What is needed — Each line below must be reproduced exactly as it stands. Pictures stay out of the copy.

Records drawn from a dataset —
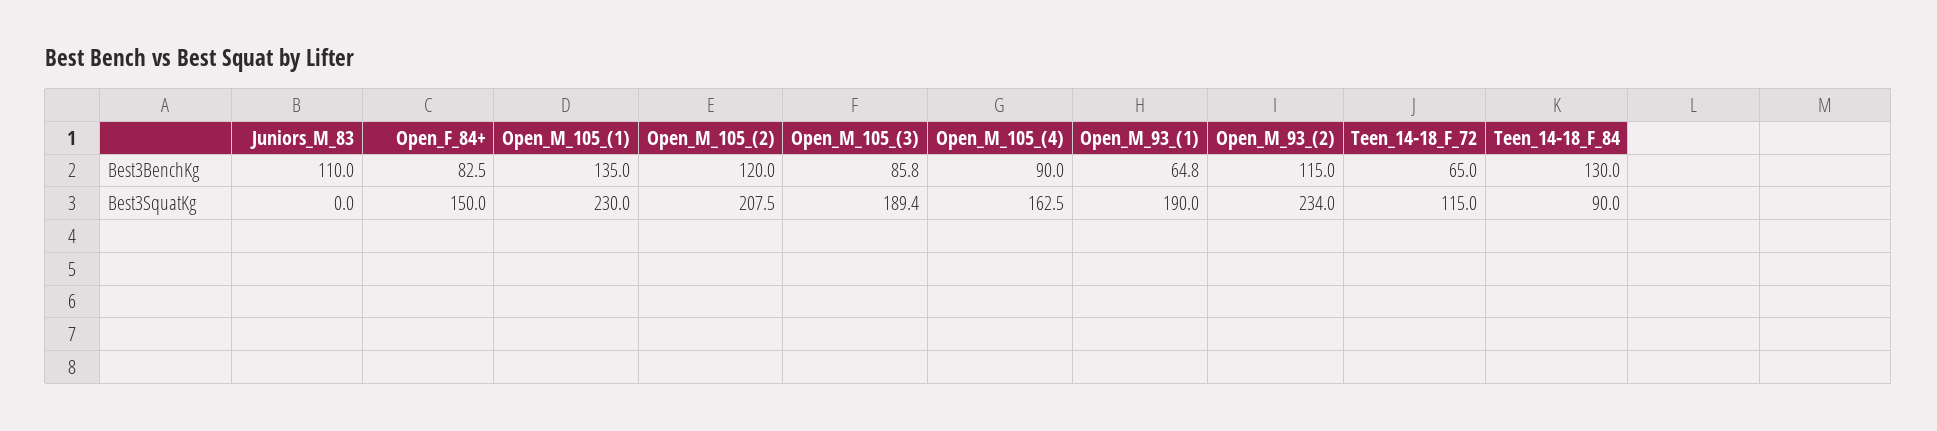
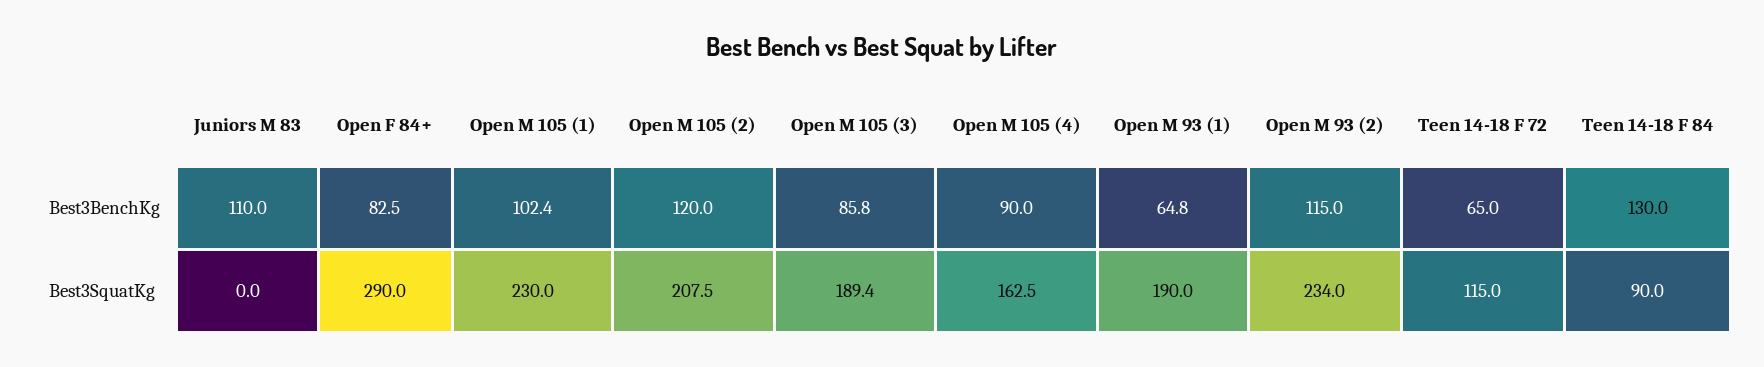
Open_M_105_(1), Best3BenchKg: 135 -> 102.4
Open_F_84+, Best3SquatKg: 150 -> 290

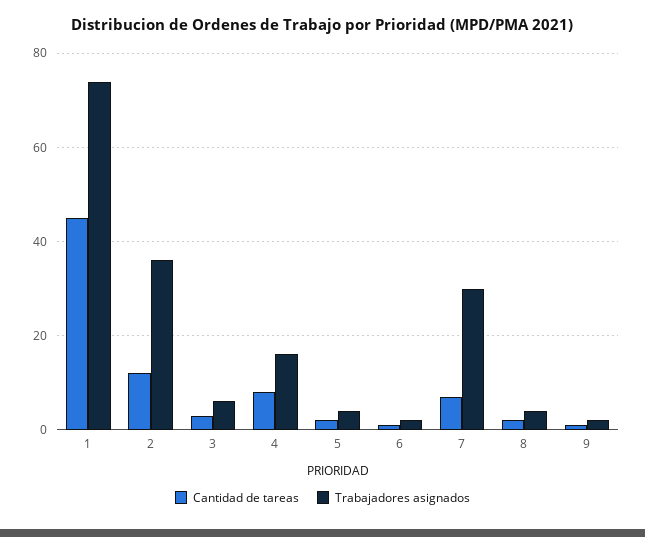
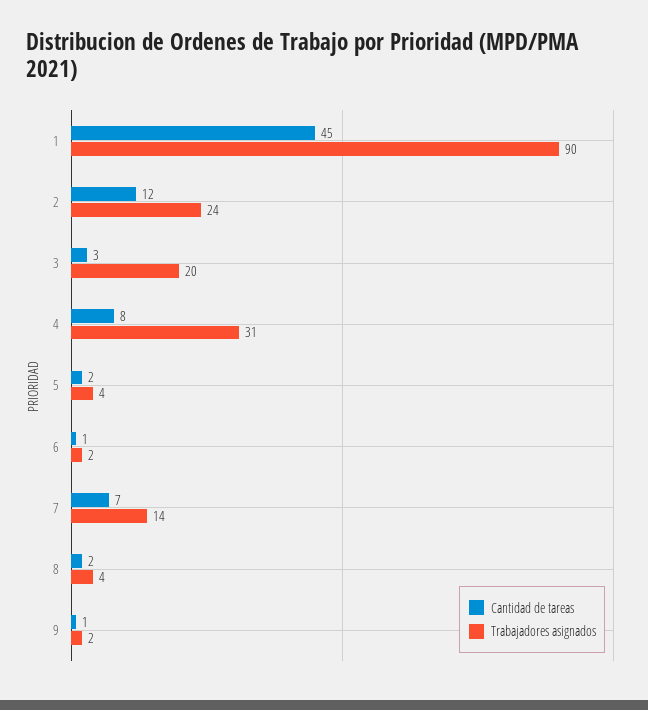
Trabajadores asignados, 1: 75 -> 90
Trabajadores asignados, 2: 35 -> 24
Trabajadores asignados, 3: 5 -> 20
Trabajadores asignados, 4: 15 -> 31
Trabajadores asignados, 7: 30 -> 14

Reply to the task —
Open_M_105_(1), Best3BenchKg: 135 -> 102.4
Open_F_84+, Best3SquatKg: 150 -> 290

Trabajadores asignados, 1: 75 -> 90
Trabajadores asignados, 2: 35 -> 24
Trabajadores asignados, 3: 5 -> 20
Trabajadores asignados, 4: 15 -> 31
Trabajadores asignados, 7: 30 -> 14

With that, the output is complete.